→ GIVEN TEXT
1. The Standard Disclosure Form

In November 2010, Milbourne applied for and conditionally received a job with JRK pending satisfactory completion of a background check. FAC ¶¶ 7-9. Before JRK obtained a consumer report on Milbourne, he signed two disclosure forms. FAC ¶¶ 15-18. The first form, the "Standard Disclosure Form," provides in part:

I certify that the information contained herein is true and understand that any falsification will result in the rejection of my application or termination of my employment. I also understand that the requested information is for the sole purpose of conducting a background investigation which may include a check of my identity, work and credit history, driving records, and any criminal history which may be in the files of any state or local criminal agency . . . I hereby authorize this company, its corporate affiliates, its employees, its authorized agents, and representatives . . . to verify all information contained in this form or in my application and to inquire into any character, general reputation, personal characteristics, and mode of living . . . I hereby release this company, its corporate affiliates, its employees, its authorized agents and representatives and all others involved in this background investigation from any liability in connection with any information they give or gather and any decisions made concerning my employment based on such information. I understand that any offer of employment I may receive is contingent upon the successful completion of the background investigation. I further understand that I have a right, under Section 606(B) of the Fair Credit Reporting Act, to make a written request to this company within a reasonable period of time for a complete and accurate disclosure of the nature and scope of the investigation requested.

ECF No. 49-2 at 2 (emphasis added). Robins and Churcher also signed the Standard Disclosure Form when they applied for employment with JRK in April 2011 and September 2013, respectively. FAC ¶¶ 27-31.

On October 31, 2014, the Court certified two classes based on the alleged deficiencies of the Standard Disclosure form. First, the Court certified an "Impermissible Use Class," defined as follows:

All natural persons residing in the United States (including all territories and other political subdivisions of the United States), (a) who applied for an employment position with Defendant or any of its subsidiaries, (b) as part of this application process were the subject of a consumer report obtained by Defendant during the two years proceeding [sic] the filing of the Complaint, (c) where Defendant used a form to make its disclosures pursuant to 15 U.S.C. § 1681b(b)(2) that contained a release and/or waiver of the signing consumer's claims and/or rights.

(ECF No. 56). The Court also certified an "Adverse Action" subclass, defined as follows:

All natural persons residing in the United States (including all territories and other political subdivisions of the United States), (a) who applied for an employment position with Defendant or any of its subsidiaries, (b) as part of this application process were the subject of a consumer report background check obtained by Defendant on or after the date two years proceeding [sic] the filing of the Comp la int, (c) where Defendant's records show that the applicant was denied employment because of the background check, (d) and to whom Defendant did not provide a copy of the consumer report and other disclosures stated at 15 U.S.C. § 1681b(b)(3)(A)(ii) at least five business days before the date the employment decision is first noted in Defendant's records.

Data drawn from a collection
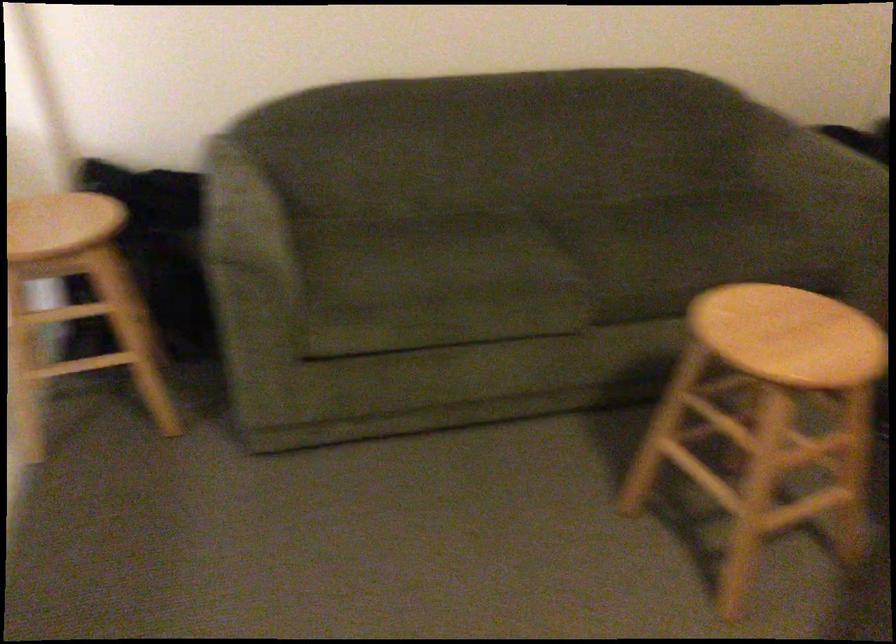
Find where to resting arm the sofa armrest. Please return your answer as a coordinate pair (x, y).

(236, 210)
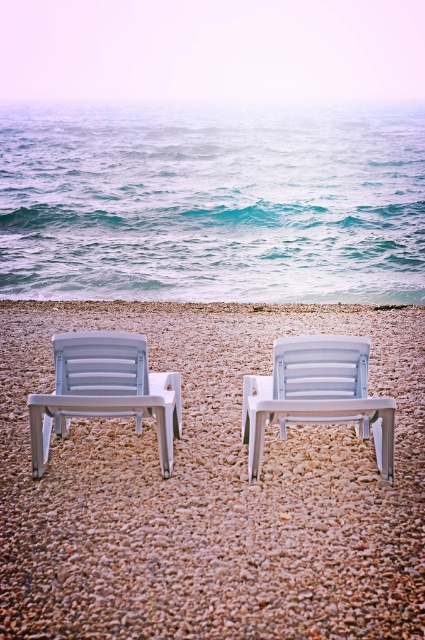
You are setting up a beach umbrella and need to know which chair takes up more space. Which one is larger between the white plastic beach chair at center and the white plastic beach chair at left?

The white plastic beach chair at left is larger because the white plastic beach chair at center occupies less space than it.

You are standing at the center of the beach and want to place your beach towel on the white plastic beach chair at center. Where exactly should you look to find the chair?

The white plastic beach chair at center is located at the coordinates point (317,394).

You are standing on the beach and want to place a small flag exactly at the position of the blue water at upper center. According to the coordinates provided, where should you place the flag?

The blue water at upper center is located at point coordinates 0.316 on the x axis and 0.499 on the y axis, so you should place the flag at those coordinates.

→ REQUIRED WORK
1. According to the Standard Disclosure Form text, on what date did the Court certify the two classes?
2. Carry on with the Standard Disclosure Form text from the point where it stops.
The entries are separate material from the Standard Disclosure Form text.

→ YOUR WRITTEN ANSWERS
1. October 31, 2014.

2.
Id.

2. The Standalone Disclosure Form

After extensive discovery, after class certification, and on the eve of trial, it became apparent that Milbourne, along with 558 other class members2 (not including Robins or Churcher), also signed a second disclosure form before JRK obtained their background checks ("the contingency form" or "the Standalone Disclosure form"). That form provides:

I understand that my employment with JRK is subject to the successful clearance of my background report to acceptable company standards. The results of my background report will be reviewed and evaluated by JRK and JRK, in its sole discretion, will determine whether it is approved.

ECF No. 150, Exs. 1-650.

The Named Plaintiffs allege that this form also failed to provide the notice required by 15 U.S.C. § 1681b(b)(2)(A). Accordingly, Milbourne seeks to amend the class definition to add a sub-class of consumers to the Impermissible Use Class, representing the 559 consumers who signed the Standalone Disclosure Form before JRK obtained their consumer reports. Plaintiffs also seek to amend the class definition to add Churcher as a class representative of the Impermissible Use Class. JRK contends that both the Impermissible Use Class and the Adverse Action Subclass should be decertified.

LEGAL STANDARD

Fed. R. Civ. P. 23(c)(1)(C) explicitly authorizes a court to alter or amend a certification order at any time before final judgment. Fed. R. Civ. P. 23(c)(1)(C). If it becomes apparent after the certification of the class that individualized issues predominate or class treatment "render[s] the case unmanageable," the court has a "responsibility to decertify the class." Gunnells v. Healthplan Servs., Inc., 348 F.3d 417, 433 (4th Cir. 2003). In considering a motion to decertify the class, the Court looks to the legal standard required for class certification. Chisholm v. TranSouth Fin. Corp., 194 F.R.D. 538, 544 (E.D. Va. 2000). Importantly, however, "if after the class has been certified and its claims heard and the representatives are found to be inadequate for some reason during the course of the class claims . . . the appropriate step is appointment of new representatives from the existing class, not decertification." Carpenter v. Stephen F. Austin State Univ., 706 F.2d 608, 617-18 (5th Cir. 1983) (internal citation omitted) .

To obtain class certification, a plaintiff must satisfy the four requirements of Fed. R. Civ. P. 23(a). Additionally, the proposed class must be consistent with at least one of the types of class actions delineated in Fed. R. Civ. P. 23(b), and must meet the corresponding prerequisites for certification. Because the requirements of Rule 23 are set forth at length in the Court's previous Memorandum Opinion granting Plaintiffs' class certification motion (ECF No. 55), those requirements are reiterated only briefly here. See Milbourne v. JRK Residential Am., LLC, 2014 WL 5529731 (E.D. Va. Oct. 31, 2014).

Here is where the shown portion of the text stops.